Suspension Is an Account-Level Problem, Not a Book-Level Performance Problem

A suspended KDP account belongs in a very different category from poor sales, weak visibility, or indexing frustration. Those pages deal with how books perform inside Amazon. Suspension affects the publishing account itself. That makes this page part of the risks and account-status cluster rather than the discoverability cluster.

Authors Often Use 'Suspended' Broadly to Describe Serious Account Restrictions

In practice, authors may use the word suspended to describe several related situations: inability to sign in normally, frozen publishing activity, ongoing account review, verification trouble, or a serious policy-related restriction. The value of this page is not to overpromise a precise Amazon label, but to help authors interpret the type of problem they are facing at the account level.

Verification and Identity Problems Can Be Part of the Suspension Story

KDP has a formal identity verification workflow, including requirements around matching account details and identity documents. Because of that, some account interruptions that authors describe as suspension may actually be rooted in verification or identity review rather than a traditional content or sales issue.

Blocked Titles and Policy Problems Should Not Be Mixed with Full Account Suspension

KDP also has title-level blocked states for books that do not meet content guidelines, and Amazon states that noncompliant content or metadata can be removed and investigated.
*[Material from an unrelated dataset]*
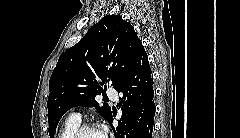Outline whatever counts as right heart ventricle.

Those are important issues, but they are not the same thing as an account-wide suspension. Keeping those cases separate prevents this page from cannibalizing the policy-violations and blocked-content pages.

Suspension Is Serious, but It Is Still Different from Termination

This page should stop short of treating suspension as the final endpoint. KDP’s official account-closure guidance describes closure as permanent and non-reversible, which makes termination or closure a distinct later-state problem. That is why this page should focus on the suspended or heavily restricted account scenario, while the separate termination page covers the more final account outcome.